Supplied information –

□ □ □

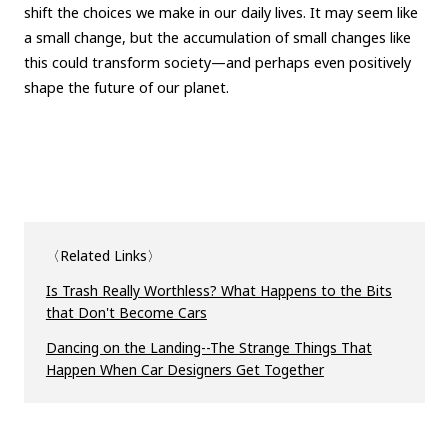
shift the choices we make in our daily lives. It may seem like
a small change, but the accumulation of small changes like
this could transform society—and perhaps even positively
shape the future of our planet.
〈Related Links〉
Is Trash Really Worthless? What Happens to the Bits
that Don't Become Cars
Dancing on the Landing--The Strange Things That
Happen When Car Designers Get Together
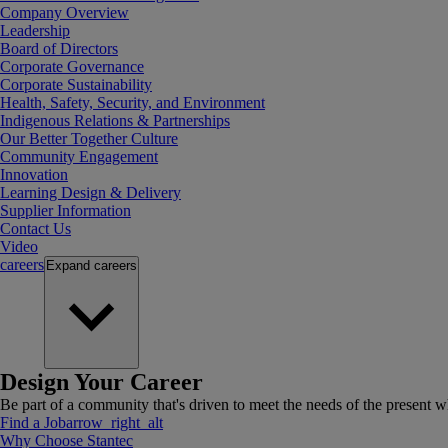
Company Overview
Leadership
Board of Directors
Corporate Governance
Corporate Sustainability
Health, Safety, Security, and Environment
Indigenous Relations & Partnerships
Our Better Together Culture
Community Engagement
Innovation
Learning Design & Delivery
Supplier Information
Contact Us
Video
careers
Expand
careers
Design Your Career
Be part of a community that's driven to meet the needs of the present wh
Find a Job
arrow_right_alt
Why Choose Stantec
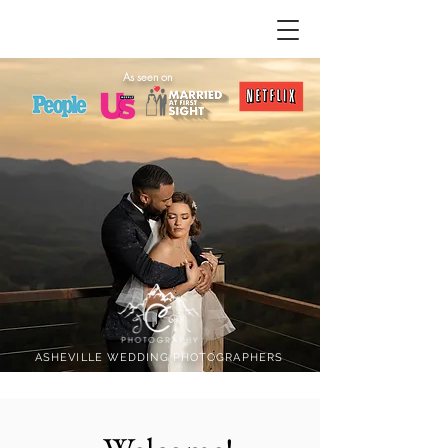
As seen on
ASHEVILLE WEDDING PHOTOGRAPHERS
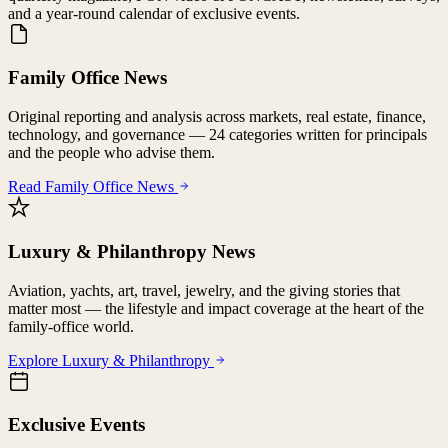
and a year-round calendar of exclusive events.
Family Office News
Original reporting and analysis across markets, real estate, finance,
technology, and governance — 24 categories written for principals
and the people who advise them.
Read Family Office News
Luxury & Philanthropy News
Aviation, yachts, art, travel, jewelry, and the giving stories that
matter most — the lifestyle and impact coverage at the heart of the
family-office world.
Explore Luxury & Philanthropy
Exclusive Events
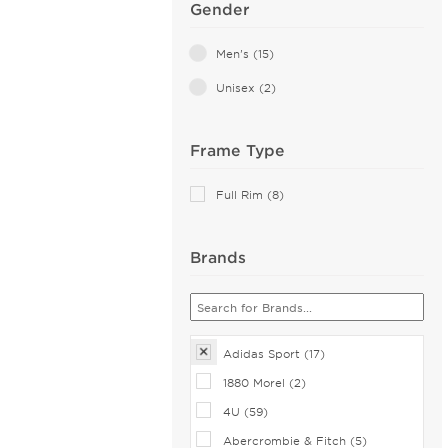
Gender
Men's (15)
Unisex (2)
Frame Type
Full Rim (8)
Brands
Adidas Sport (17)
1880 Morel (2)
4U (59)
Abercrombie & Fitch (5)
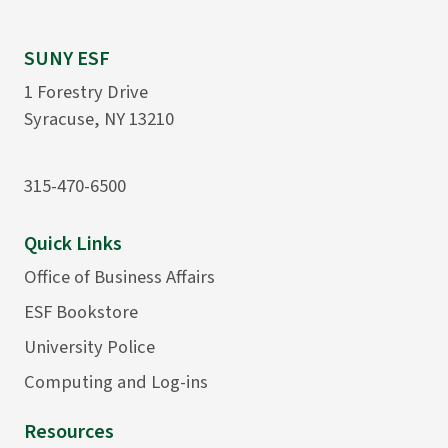
SUNY ESF
1 Forestry Drive
Syracuse, NY 13210
315-470-6500
Quick Links
Office of Business Affairs
ESF Bookstore
University Police
Computing and Log-ins
Resources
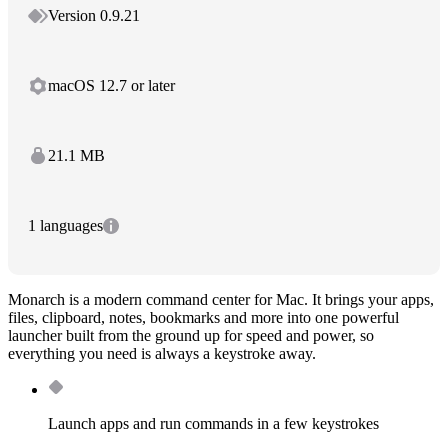
Version 0.9.21
macOS 12.7 or later
21.1 MB
1 languages
Monarch is a modern command center for Mac. It brings your apps,
files, clipboard, notes, bookmarks and more into one powerful
launcher built from the ground up for speed and power, so
everything you need is always a keystroke away.
Launch apps and run commands in a few keystrokes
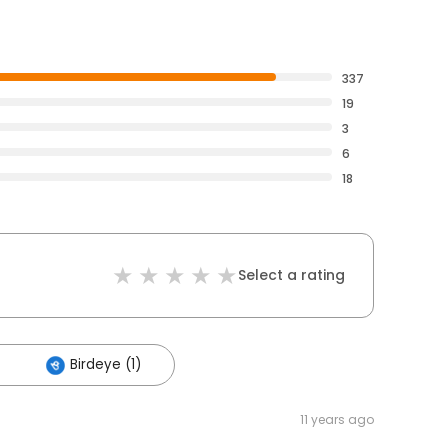
337
19
3
6
18
Select a rating
Birdeye (1)
11 years ago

□ □ □

What to produce –
Check the listing above for "Corporate". Show every line where it turns up.

Finished task –
Corporate Governance
Corporate Sustainability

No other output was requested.